For most of the last decade, the Walmart–Amazon comparison was a parlor game. One was a store company learning the internet; the other was an internet company learning stores. By mid-2025 that frame is stale. Both companies now sell groceries, both run national three-party marketplaces, both operate ad networks measured in the billions, and both are in the prescription drug delivery business. The interesting question is no longer whether they compete — it's where the playbooks diverge, and where, despite the rhetoric, they don't.

The grocery anchor

Walmart's grocery business remains the structural advantage operators we spoke to keep coming back to. A merchandising VP at a regional grocer described it bluntly: "Their basket starts in produce, ours starts in produce, Amazon's basket starts with batteries and a phone charger." Walmart's pickup and delivery business has continued to take share in 2025, and the company has leaned into fresh — expanding automated micro-fulfillment in select stores while keeping the floor-pick model where it still pencils out.

Amazon's grocery answer in 2025 has been more pragmatic than the Whole Foods era suggested. Fresh stores have stopped expanding; the Just Walk Out technology has been pulled from most of them and sold as a B2B product to stadiums and airports. The bet now is on same-day perishables out of existing fulfillment centers, paired with Whole Foods as a premium banner rather than a mass play. A director of category management at a CPG supplier told us Amazon's grocery share gains in 2025 have come almost entirely from the same-day channel, not from physical stores — which matches what their public commentary implies.

Marketplace and the seller squeeze

Both marketplaces tightened the screws on third-party sellers in 2025, but in different directions. Amazon raised effective fees again — a combination of FBA storage, inbound placement charges, and a new low-inventory fee that several aggregators told us is now the single biggest line item after the referral fee. Walmart's marketplace, still smaller, took the opposite tack: lowering commission in select categories to recruit sellers Amazon was bleeding.

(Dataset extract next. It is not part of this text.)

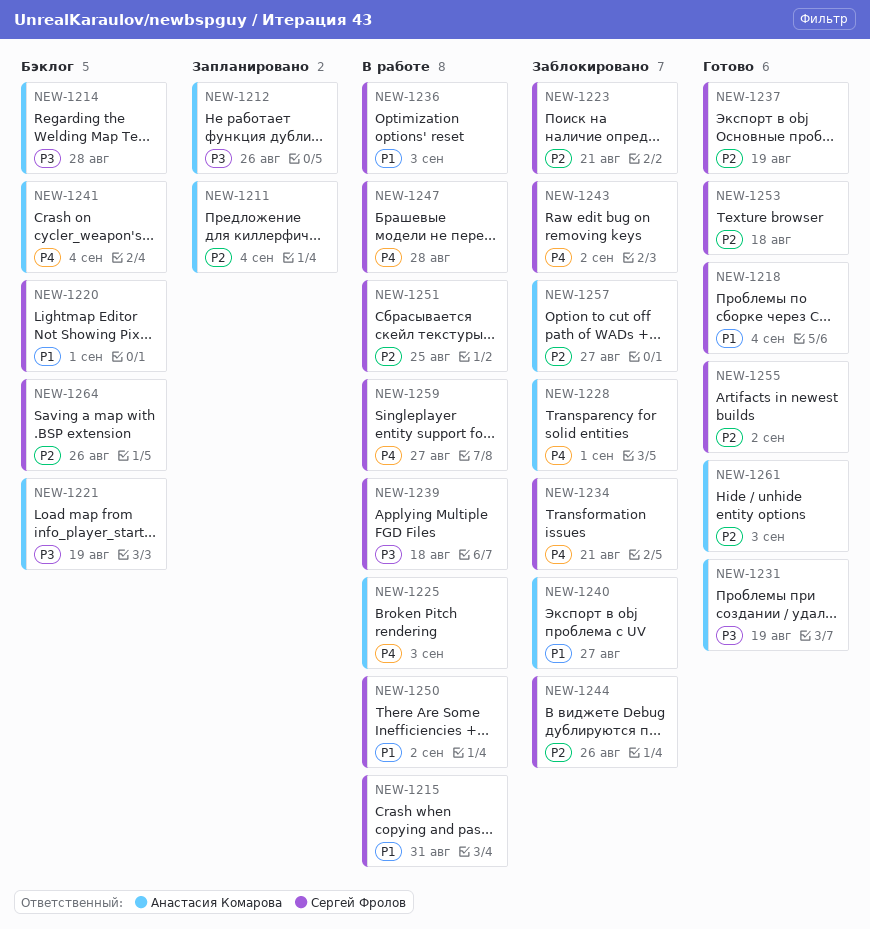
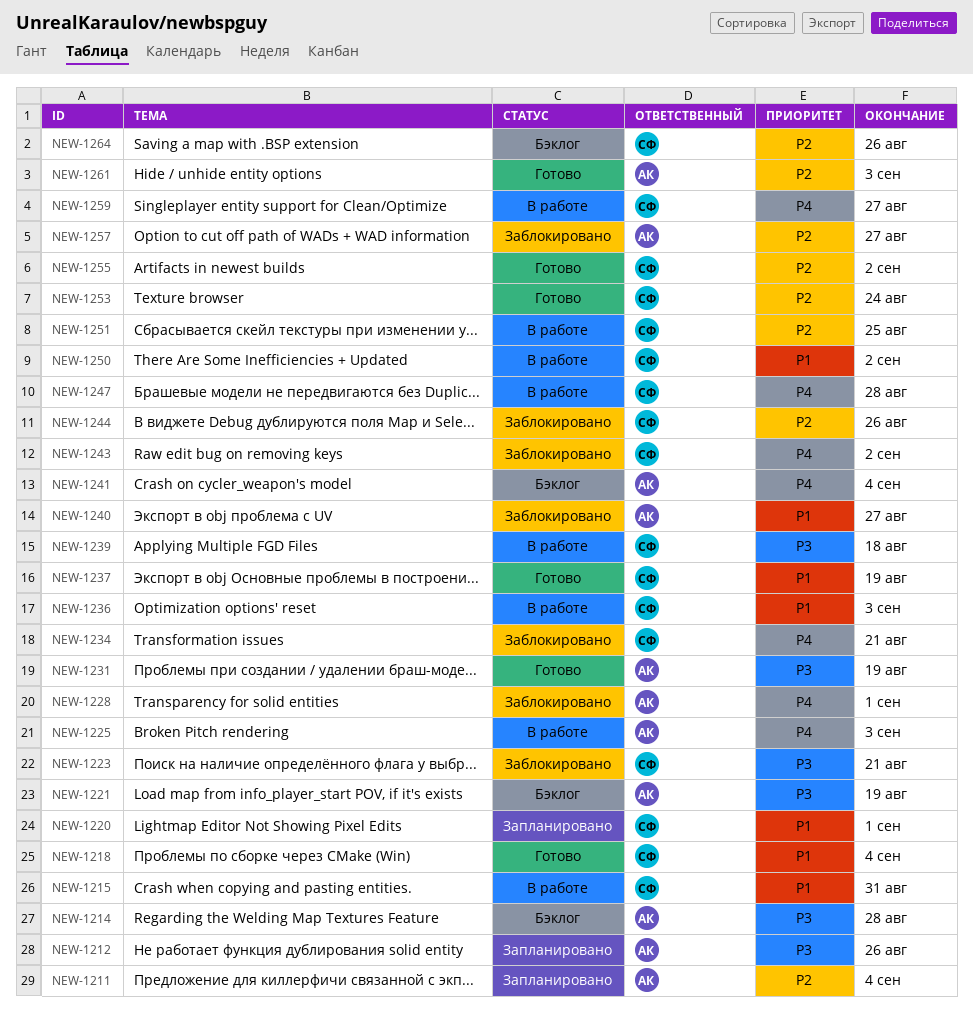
NEW-1220, status: Бэклог -> Запланировано
NEW-1223, priority: P2 -> P3
NEW-1237, priority: P2 -> P1
NEW-1253, due: Aug 18 -> Aug 24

The result is a measurable migration we've been hearing about all year. Sellers in apparel, home, and small electrics are increasingly listing on both, with Walmart treated as the second channel they actually invest in rather than the afterthought it was in 2023. None of the operators we spoke to said they were leaving Amazon — the traffic gap is still too large — but the share of marketplace GMV they route through Walmart has climbed into double digits for the first time.

Ads, the actual battleground

If you want to find where Walmart and Amazon are actually colliding in 2025, look at the ad business. Sponsored placements, off-site retargeting via the retailer's data, and connected-TV inventory tied to shopper graphs — both companies are selling effectively the same product to the same CPG buyers, and the buyers know it.

A media director at a top-20 CPG advertiser described 2025 as the first year their retail-media budgets had a real allocation conversation, rather than each retailer being treated as a separate line item. "We're trading off Walmart Connect against Amazon Ads now," they said. "Two years ago we weren't."

Where they don't actually compete

For all the comparison-shopping, there are two areas where the playbooks barely touch:

  • Logistics-as-a-service. Amazon's Multi-Channel Fulfillment and its Buy with Prime widget continue to push the AWS-style logic into fulfillment. Walmart's GoLocal effort is real but smaller, and aimed mostly at mid-market shippers rather than competing for the DTC brand persona Amazon is courting.
  • Cloud. AWS is, of course, AWS. Walmart's cloud investments are internal. There is no Walmart equivalent — and the company has made clear there isn't going to be one.

What to watch into 2026

The divergence to watch is whether Walmart's automation capex — both DC-side and the in-store pickup automation it has been quietly expanding — drops unit costs enough to widen its grocery price gap into Q1 2026. If it does, Amazon's same-day grocery push gets harder. If it doesn't, the gap closes from the other direction. Either way, the two companies will spend 2026 selling to the same customer with two genuinely different theories of the case. That alone is news.